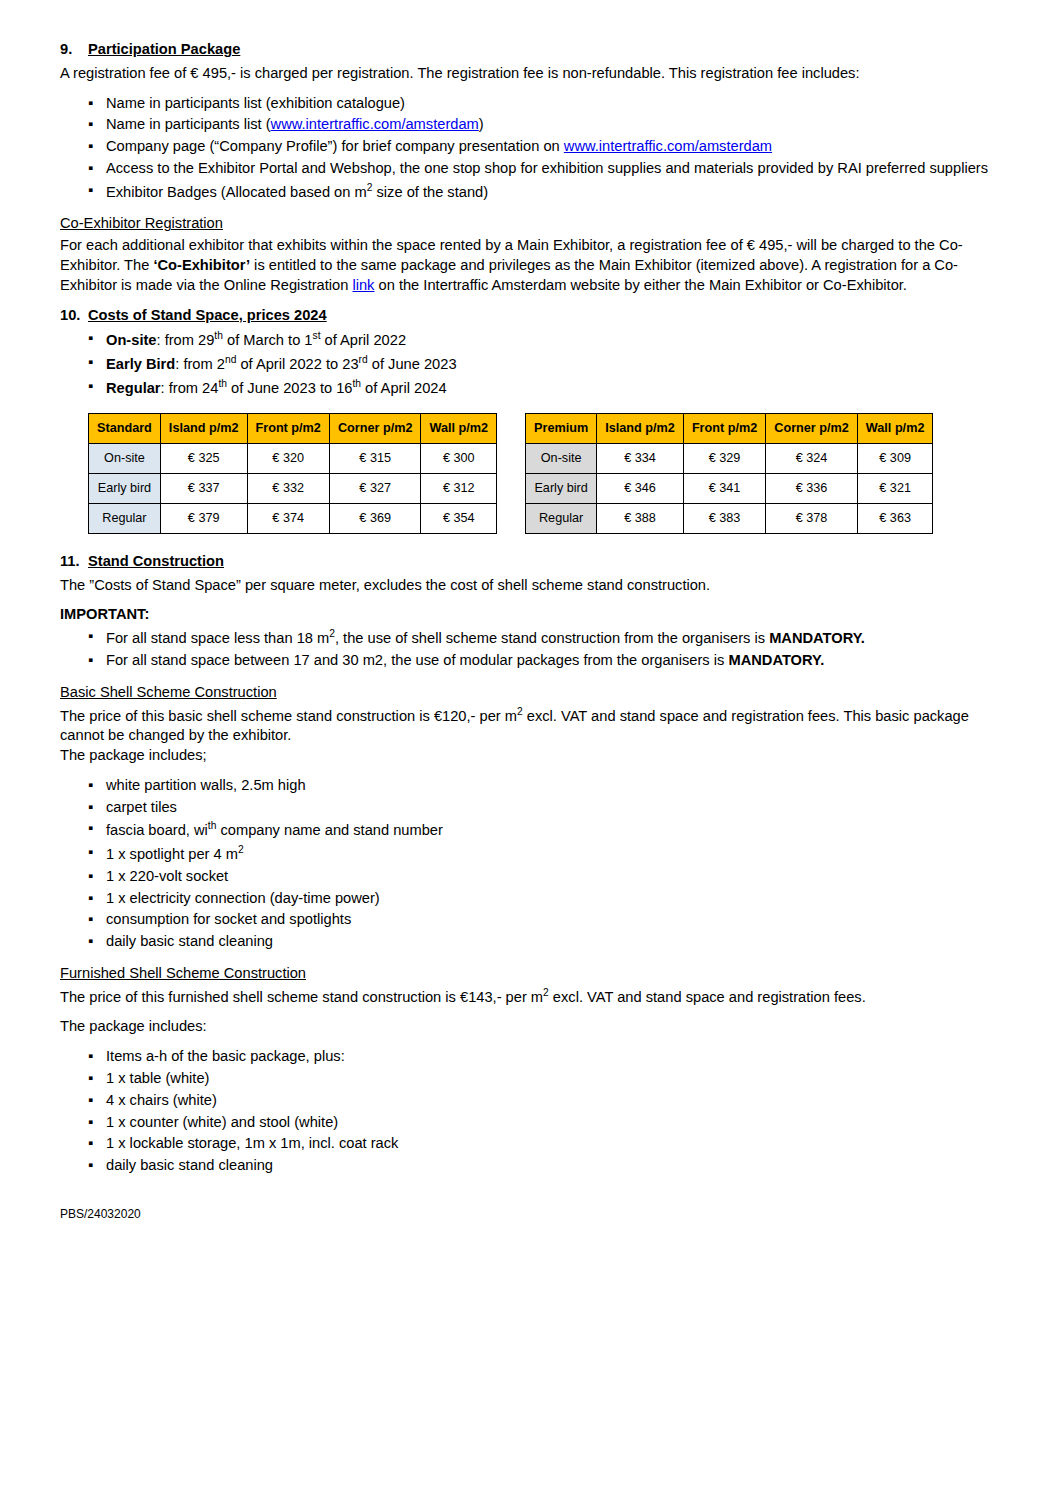9. Participation Package
A registration fee of € 495,- is charged per registration. The registration fee is non-refundable. This registration fee includes:
Name in participants list (exhibition catalogue)
Name in participants list (www.intertraffic.com/amsterdam)
Company page (“Company Profile”) for brief company presentation on www.intertraffic.com/amsterdam
Access to the Exhibitor Portal and Webshop, the one stop shop for exhibition supplies and materials provided by RAI preferred suppliers
Exhibitor Badges (Allocated based on m2 size of the stand)
Co-Exhibitor Registration
For each additional exhibitor that exhibits within the space rented by a Main Exhibitor, a registration fee of € 495,- will be charged to the Co-Exhibitor. The ‘Co-Exhibitor’ is entitled to the same package and privileges as the Main Exhibitor (itemized above). A registration for a Co-Exhibitor is made via the Online Registration link on the Intertraffic Amsterdam website by either the Main Exhibitor or Co-Exhibitor.
10. Costs of Stand Space, prices 2024
On-site: from 29th of March to 1st of April 2022
Early Bird: from 2nd of April 2022 to 23rd of June 2023
Regular: from 24th of June 2023 to 16th of April 2024
| Standard | Island p/m2 | Front p/m2 | Corner p/m2 | Wall p/m2 |
| --- | --- | --- | --- | --- |
| On-site | € 325 | € 320 | € 315 | € 300 |
| Early bird | € 337 | € 332 | € 327 | € 312 |
| Regular | € 379 | € 374 | € 369 | € 354 |
| Premium | Island p/m2 | Front p/m2 | Corner p/m2 | Wall p/m2 |
| --- | --- | --- | --- | --- |
| On-site | € 334 | € 329 | € 324 | € 309 |
| Early bird | € 346 | € 341 | € 336 | € 321 |
| Regular | € 388 | € 383 | € 378 | € 363 |
11. Stand Construction
The ”Costs of Stand Space” per square meter, excludes the cost of shell scheme stand construction.
IMPORTANT:
For all stand space less than 18 m2, the use of shell scheme stand construction from the organisers is MANDATORY.
For all stand space between 17 and 30 m2, the use of modular packages from the organisers is MANDATORY.
Basic Shell Scheme Construction
The price of this basic shell scheme stand construction is €120,- per m2 excl. VAT and stand space and registration fees. This basic package cannot be changed by the exhibitor.
The package includes;
white partition walls, 2.5m high
carpet tiles
fascia board, with company name and stand number
1 x spotlight per 4 m2
1 x 220-volt socket
1 x electricity connection (day-time power)
consumption for socket and spotlights
daily basic stand cleaning
Furnished Shell Scheme Construction
The price of this furnished shell scheme stand construction is €143,- per m2 excl. VAT and stand space and registration fees.
The package includes:
Items a-h of the basic package, plus:
1 x table (white)
4 x chairs (white)
1 x counter (white) and stool (white)
1 x lockable storage, 1m x 1m, incl. coat rack
daily basic stand cleaning
PBS/24032020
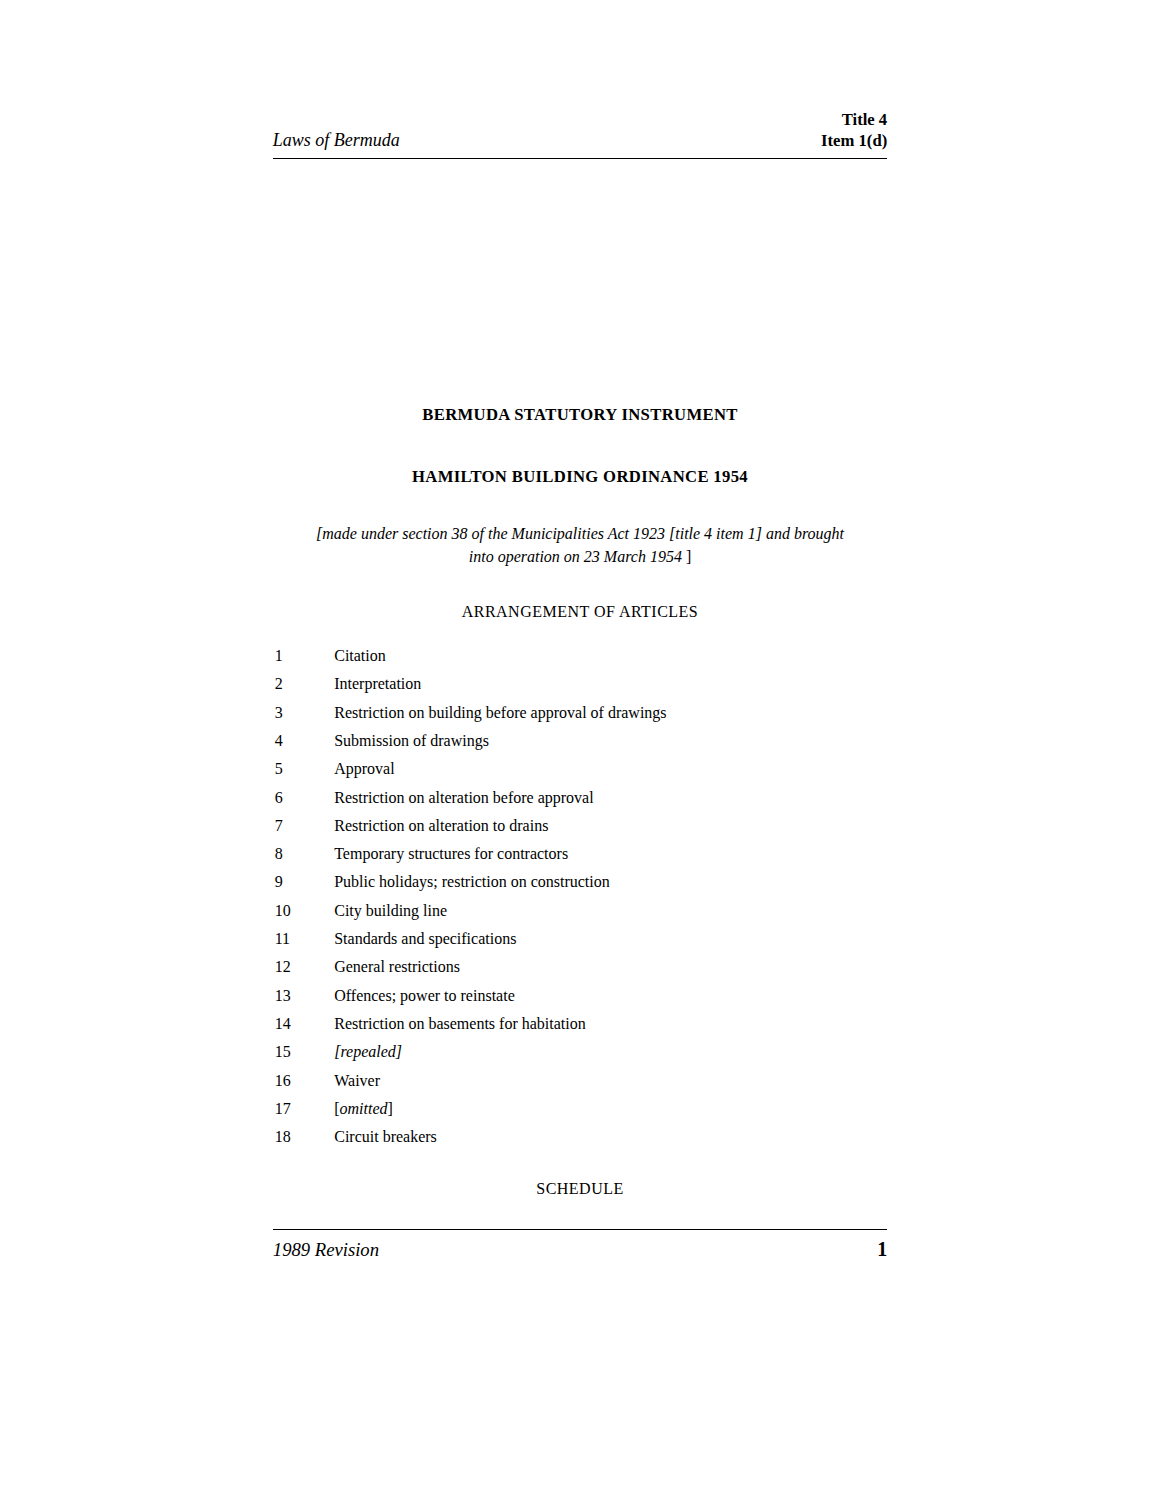Laws of Bermuda
Title 4
Item 1(d)
BERMUDA STATUTORY INSTRUMENT
HAMILTON BUILDING ORDINANCE 1954
[made under section 38 of the Municipalities Act 1923 [title 4 item 1] and brought into operation on 23 March 1954 ]
ARRANGEMENT OF ARTICLES
| 1 | Citation |
| 2 | Interpretation |
| 3 | Restriction on building before approval of drawings |
| 4 | Submission of drawings |
| 5 | Approval |
| 6 | Restriction on alteration before approval |
| 7 | Restriction on alteration to drains |
| 8 | Temporary structures for contractors |
| 9 | Public holidays; restriction on construction |
| 10 | City building line |
| 11 | Standards and specifications |
| 12 | General restrictions |
| 13 | Offences; power to reinstate |
| 14 | Restriction on basements for habitation |
| 15 | [repealed] |
| 16 | Waiver |
| 17 | [ omitted ] |
| 18 | Circuit breakers |
SCHEDULE
1989 Revision
1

What needs to be done |
Return each line among the entries that holds the word "MANDATORY".

Output of the task |
For all stand space less than 18 m2, the use of shell scheme stand construction from the organisers is MANDATORY.
For all stand space between 17 and 30 m2, the use of modular packages from the organisers is MANDATORY.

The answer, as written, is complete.